C’est justement sur le sujet de la réparabilité des produits que porte la nouvelle plainte qu’a déposée l’association contre la marque Apple. HOP reproche à la marque américaine des pratiques qui limitent les possibilités de réparation et qui risquent également de restreindre le développement du reconditionnement de smartphones à l’avenir.


La « sérialisation » en ligne de mire

La pratique qui est visée par la plainte de l’association HOP semble de plus en plus répandue chez le fabricant. Elle est appelée « sérialisation » ou « appariement ». Concrètement, cette pratique consiste à associer, par des micro-puces, les numéros de série des composantes et périphériques (écrans, batteries, caméras) à celui de l’iPhone concerné. De telle manière que si l’appareil est réparé avec des pièces qui ne correspondent pas aux pièces que reconnaît habituellement le logiciel de l’iPhone, cela peut entraîner des dysfonctionnements. À noter que ces dysfonctionnements peuvent également être déclenchés lors d’une mise à jour.

L’association documente sa plainte avec plusieurs exemples, dont celui d’un écran tactile réparé sur un iPhone XR, rendu inutilisable après la mise à jour iOS 16, la marque incriminant « un écran non d’origine Apple qui provoque un problème de tactile ». Pourtant, d’après l’association, un simple retour à l’iOS15 permet de corriger la panne.

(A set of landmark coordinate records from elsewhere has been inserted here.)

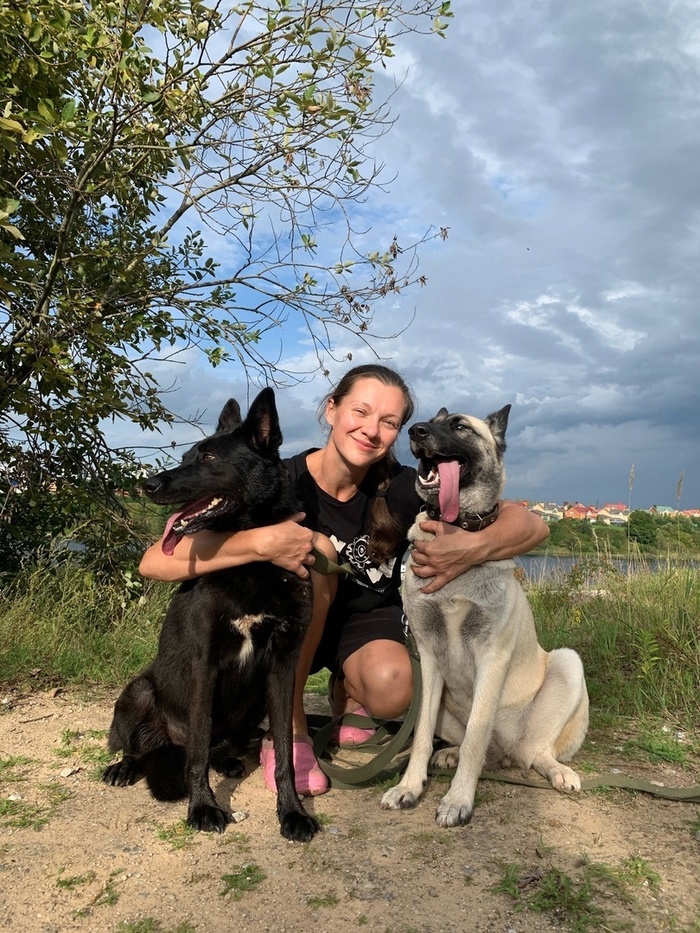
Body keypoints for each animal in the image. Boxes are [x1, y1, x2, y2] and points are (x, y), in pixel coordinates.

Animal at [103, 388, 320, 843]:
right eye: (185, 455)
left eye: (206, 458)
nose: (146, 484)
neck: (254, 563)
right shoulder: (205, 665)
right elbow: (198, 749)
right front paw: (202, 806)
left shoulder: (282, 668)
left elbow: (286, 754)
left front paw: (292, 812)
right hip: (139, 692)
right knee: (148, 747)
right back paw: (125, 767)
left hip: (252, 704)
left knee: (220, 744)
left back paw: (229, 760)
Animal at [381, 404, 589, 827]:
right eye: (428, 421)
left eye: (459, 426)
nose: (416, 430)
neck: (453, 528)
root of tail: (509, 753)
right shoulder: (428, 659)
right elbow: (422, 734)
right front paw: (410, 786)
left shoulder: (491, 657)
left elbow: (477, 736)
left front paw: (458, 799)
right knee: (471, 745)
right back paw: (448, 753)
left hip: (567, 666)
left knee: (534, 752)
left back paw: (557, 771)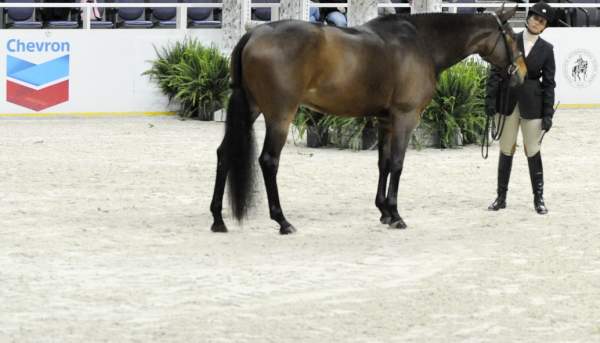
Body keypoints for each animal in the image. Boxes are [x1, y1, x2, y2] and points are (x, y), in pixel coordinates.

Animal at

Pour l’association HOP, ces problèmes, constatés de manière répétée, ne sont pas de simples bugs mais des pratiques volontaires visant à désavantager la réparation indépendante ou le reconditionnement, au profit de la vente de smartphones neufs ou de la réparation captive via les centres de réparation de la marque. La plainte déposée contre le géant du numérique porte ainsi sur les nouveaux délits mis en place par la loi Anti-Gaspillage pour une Economie Circulaire (2020), en dénonçant les entraves à la réparation et au reconditionnement hors circuits agréés et les entraves à l’accès aux pièces détachées et aux informations, y compris logiciel, permettant la réparation d’un iPhone (art. L. 441-3 et L. 441-4 du Code de la consommation).

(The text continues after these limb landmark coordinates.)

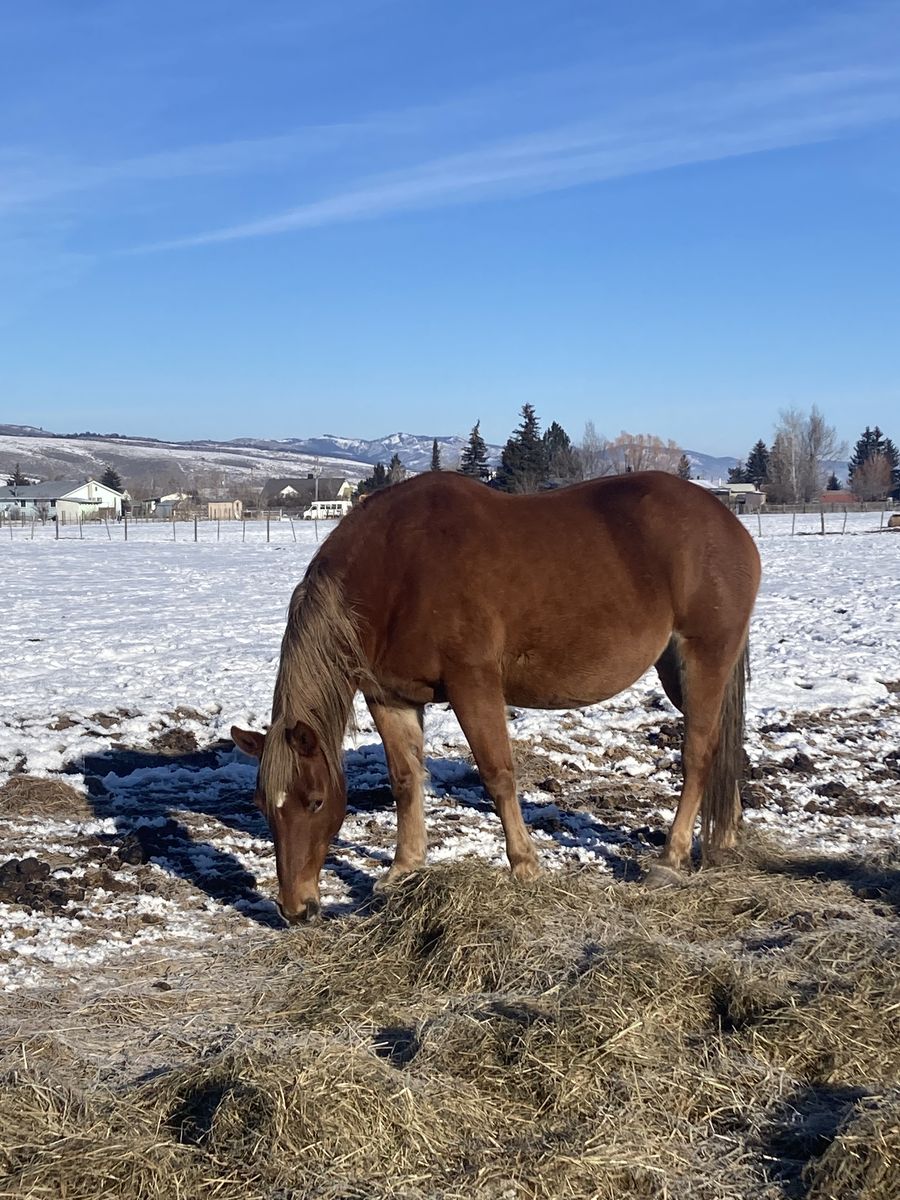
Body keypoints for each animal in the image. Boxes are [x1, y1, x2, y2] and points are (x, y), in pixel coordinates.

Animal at [232, 470, 761, 923]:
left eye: (316, 801)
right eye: (263, 806)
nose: (295, 909)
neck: (396, 569)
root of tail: (729, 523)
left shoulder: (473, 684)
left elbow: (498, 774)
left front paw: (525, 865)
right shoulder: (390, 696)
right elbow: (405, 779)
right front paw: (403, 869)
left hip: (705, 657)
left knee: (698, 752)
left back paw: (671, 858)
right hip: (678, 670)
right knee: (723, 745)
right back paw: (727, 837)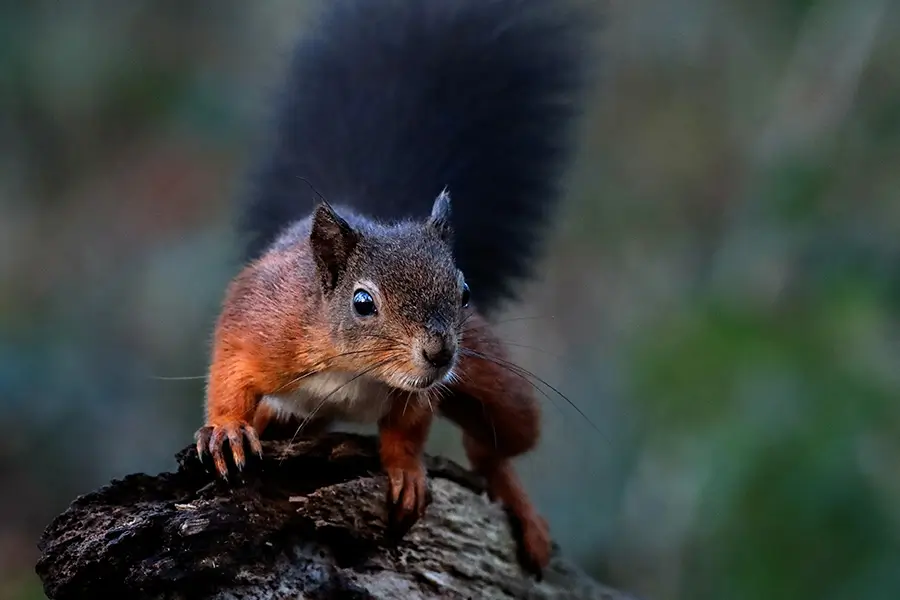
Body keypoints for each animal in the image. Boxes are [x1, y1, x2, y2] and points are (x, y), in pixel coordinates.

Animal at [194, 0, 591, 577]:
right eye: (362, 302)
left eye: (465, 291)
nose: (440, 352)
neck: (355, 371)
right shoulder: (263, 318)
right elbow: (229, 369)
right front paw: (226, 429)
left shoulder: (427, 386)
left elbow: (410, 427)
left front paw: (404, 470)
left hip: (499, 384)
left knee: (494, 446)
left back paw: (515, 499)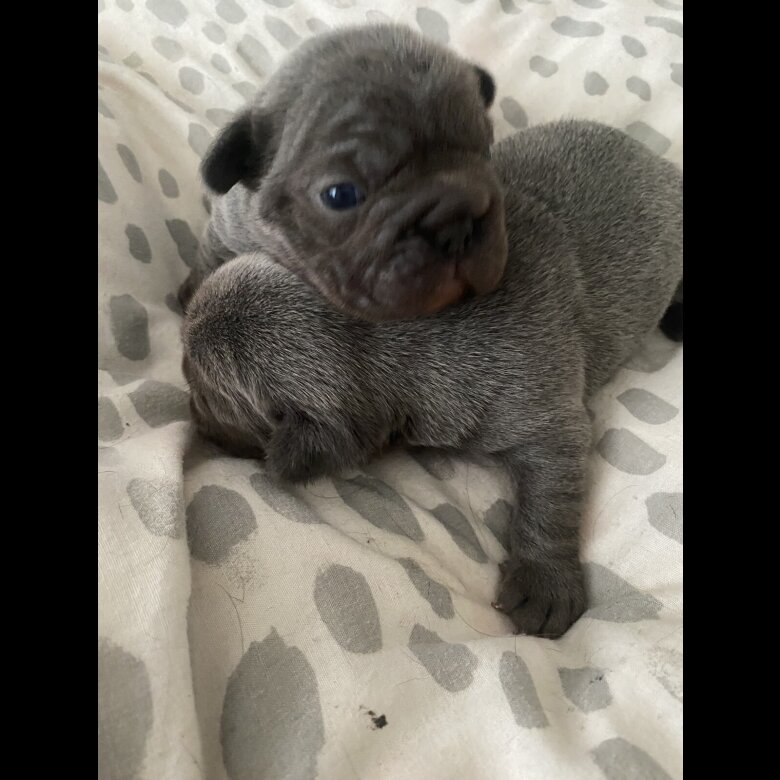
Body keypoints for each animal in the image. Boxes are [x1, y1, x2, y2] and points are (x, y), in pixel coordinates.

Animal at [179, 24, 508, 320]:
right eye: (340, 195)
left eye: (487, 152)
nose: (457, 227)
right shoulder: (224, 230)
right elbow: (210, 257)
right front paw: (189, 295)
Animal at [182, 119, 684, 638]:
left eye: (208, 395)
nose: (190, 410)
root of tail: (656, 159)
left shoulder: (547, 419)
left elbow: (551, 498)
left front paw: (545, 580)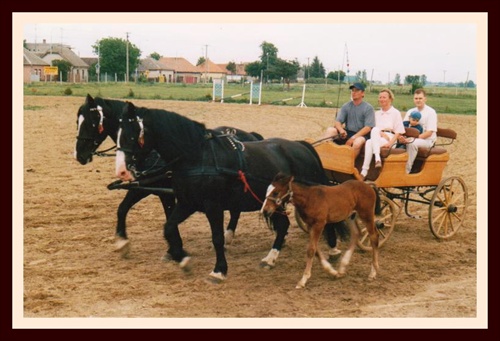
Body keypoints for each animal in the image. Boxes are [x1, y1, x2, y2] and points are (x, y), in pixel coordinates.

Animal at [74, 94, 264, 254]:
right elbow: (122, 209)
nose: (79, 155)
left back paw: (228, 235)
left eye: (91, 123)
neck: (153, 153)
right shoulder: (142, 187)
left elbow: (168, 216)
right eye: (77, 121)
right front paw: (122, 243)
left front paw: (175, 248)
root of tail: (251, 136)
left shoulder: (165, 193)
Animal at [115, 101, 340, 282]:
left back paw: (333, 249)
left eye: (132, 135)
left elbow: (217, 238)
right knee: (283, 225)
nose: (122, 171)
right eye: (117, 134)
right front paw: (183, 259)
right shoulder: (188, 203)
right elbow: (169, 227)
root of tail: (303, 147)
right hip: (276, 202)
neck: (198, 157)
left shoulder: (213, 206)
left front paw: (219, 270)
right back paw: (270, 259)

Lire aussi : Olover, la seconde main des produits high-tech et gaming


La réparabilité des smartphones, un enjeu majeur

« Si Apple souhaite faire obstacle à la réparation indépendante et au développement du reconditionnement, la justice doit faire obstacle à ces pratiques anachroniques, irresponsables et illégales » explique ainsi Samuel Sauvage, co-fondateur de l’association HOP alors que 4 millions d‘iPhones sont vendus chaque année en France.

Sur le plan environnemental, il faut rappeler que 80% de l’empreinte environnementale d’un smartphone provient de sa conception. La réparation et le reconditionnement de ces produits représentent la meilleure alternative pour lutter contre la pollution numérique. Mais les consommateurs se heurtent depuis toujours à des fabricants qui font leur possible pour complexifier la réparation de leurs produits. « Les grands constructeurs, aujourd’hui, ont besoin de vendre beaucoup et rapidement. C’est le modèle qui domine donc c’est très compliqué, pour des grandes marques, de changer leur façon de faire » nous expliquait récemment Agnès Crepet, responsable IT et logiciel chez Fairphone, l’un des rares constructeurs à mettre, justement, la réparabilité de ses produits au coeur de son modèle économique.

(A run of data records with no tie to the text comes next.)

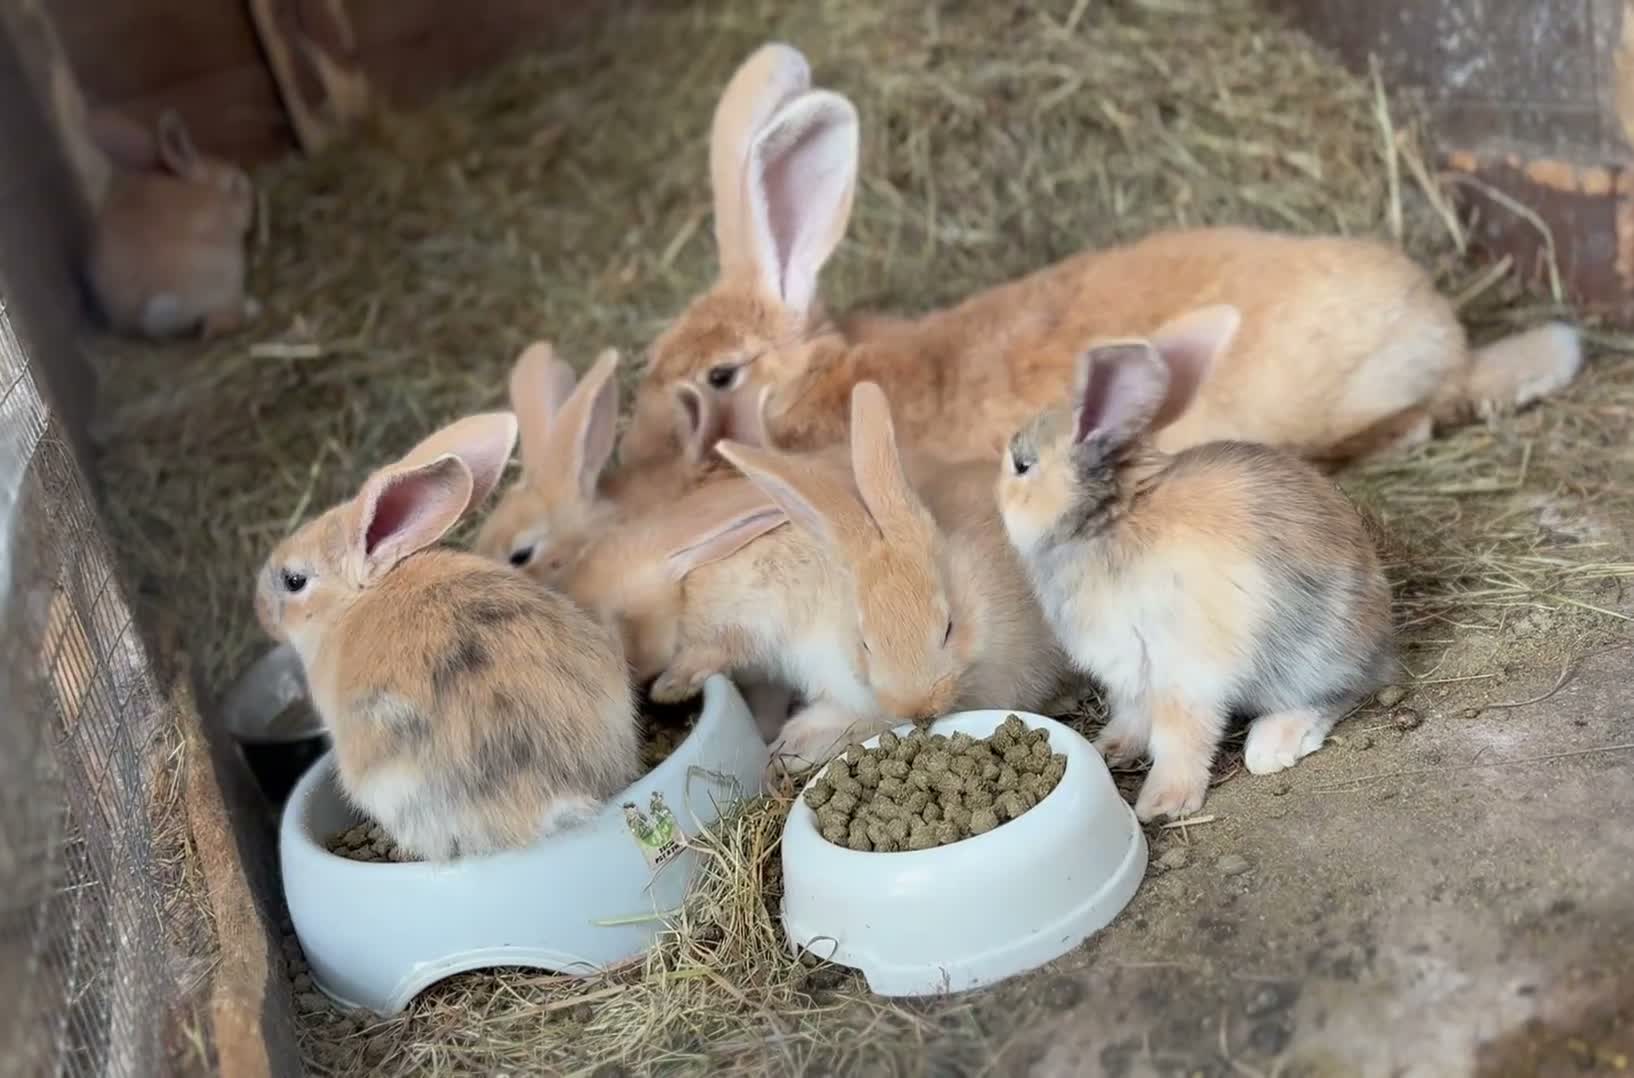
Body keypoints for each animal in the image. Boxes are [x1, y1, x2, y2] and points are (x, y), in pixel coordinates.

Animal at [996, 328, 1394, 823]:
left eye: (1022, 465)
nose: (999, 493)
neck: (1111, 520)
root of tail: (1382, 645)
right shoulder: (1129, 673)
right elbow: (1132, 716)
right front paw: (1111, 749)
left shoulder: (1181, 672)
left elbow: (1179, 737)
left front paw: (1162, 803)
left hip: (1308, 656)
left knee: (1336, 695)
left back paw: (1272, 747)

Et en matière d’entrave à la réparation, la marque à la pomme a très longtemps été critiquée pour le manque de réparabilité de ses produits. Mais hasard du calendrier, Apple annonce justement ce mardi 6 décembre l’extension de son programme Self Service Repair à 8 nouveaux pays, dont la France. Lancé aux États-Unis en avril 2022, ce programme permet aux particuliers de commander des pièces « authentiques » pour l’iPhone 12, l’iPhone 13 et certains Mac.

Une annonce en trompe l’oeil pour la firme américaine ? Plusieurs raisons permettent de le penser, notamment le fait que seuls certains produits soient concernés, mais aussi parce que la réparation à domicile des produits Apple est très compliquée et nécessite du matériel spécifique, sans compter la question du prix des pièces détachées. D’ailleurs, comme le précisent nos confrères de Numerama, « le fait qu’Apple vende un simple tournevis adapté à ses produits au tarif de 92,88 euros prouve bien que ces options coûteront souvent beaucoup plus que la réparation chez un réparateur agréé ».